### Selected text
————

Yeah, because then when you're in the workplace, you still got to work with those people. So to be able to get that message and to be able to speak up, but then show up the next day and still work together and build on a relationship, of course, yeah, a delicate, a delicate balance, it can be delicate, and it's why people don't speak up or they don't really lean into.

Speaker 3:

you know the courageous piece, because it's a bit scary, you know, and for me it's. I don't really, I don't go to fear, I just go to. This is the right thing to do, and then there's a right way to do the right thing.

Speaker 1:

Yes.

Speaker 3:

You know, so that was a very long answer.

Speaker 2:

It was a cracking answer and I love that part at the end. There it's that two-part process right and kind of like the check and then am I doing the right thing in the right way? And yeah, I love that. I've not thought of it like that before. So thank you yeah.

————

### Tasks
(a) From the transcript above, copy the passage from "you know the" to "the right thing." word for word.
(b) Answer these questions using the transcript above:
(i) In the workplace, who does the opening passage say you still have to work with?
(ii) Instead of going to fear, what does Speaker 3 say they go to?
(iii) What word does Speaker 2 use to describe Speaker 3's answer?

————

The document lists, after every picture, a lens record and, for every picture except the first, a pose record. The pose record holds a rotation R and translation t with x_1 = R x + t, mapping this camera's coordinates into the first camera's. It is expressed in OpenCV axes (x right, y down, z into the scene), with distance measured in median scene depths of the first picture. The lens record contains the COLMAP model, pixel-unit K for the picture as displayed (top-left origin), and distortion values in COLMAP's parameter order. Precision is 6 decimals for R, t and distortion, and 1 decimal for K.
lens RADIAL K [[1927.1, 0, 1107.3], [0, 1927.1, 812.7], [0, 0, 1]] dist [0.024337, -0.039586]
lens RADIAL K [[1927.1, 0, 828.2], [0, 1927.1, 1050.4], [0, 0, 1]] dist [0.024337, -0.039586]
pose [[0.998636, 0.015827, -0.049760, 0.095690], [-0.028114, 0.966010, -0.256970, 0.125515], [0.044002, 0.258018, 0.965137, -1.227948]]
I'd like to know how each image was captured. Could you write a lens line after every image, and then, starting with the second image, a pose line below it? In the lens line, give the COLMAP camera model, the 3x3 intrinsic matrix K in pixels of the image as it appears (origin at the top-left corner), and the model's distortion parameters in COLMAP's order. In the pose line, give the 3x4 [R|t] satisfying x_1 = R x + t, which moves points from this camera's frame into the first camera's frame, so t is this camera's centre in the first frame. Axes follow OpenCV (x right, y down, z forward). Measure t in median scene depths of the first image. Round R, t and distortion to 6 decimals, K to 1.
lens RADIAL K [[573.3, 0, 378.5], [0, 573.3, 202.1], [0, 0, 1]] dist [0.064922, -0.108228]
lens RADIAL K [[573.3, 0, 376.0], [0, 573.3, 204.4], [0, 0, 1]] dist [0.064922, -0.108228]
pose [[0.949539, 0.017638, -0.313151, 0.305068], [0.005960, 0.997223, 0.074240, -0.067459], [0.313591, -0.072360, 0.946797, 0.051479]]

————

### Outputs for the tasks
(a)
you know the courageous piece, because it's a bit scary, you know, and for me it's. I don't really, I don't go to fear, I just go to. This is the right thing to do, and then there's a right way to do the right thing.

(b)
(i) Those people, the ones you spoke up to.
(ii) The thought "This is the right thing to do."
(iii) Cracking.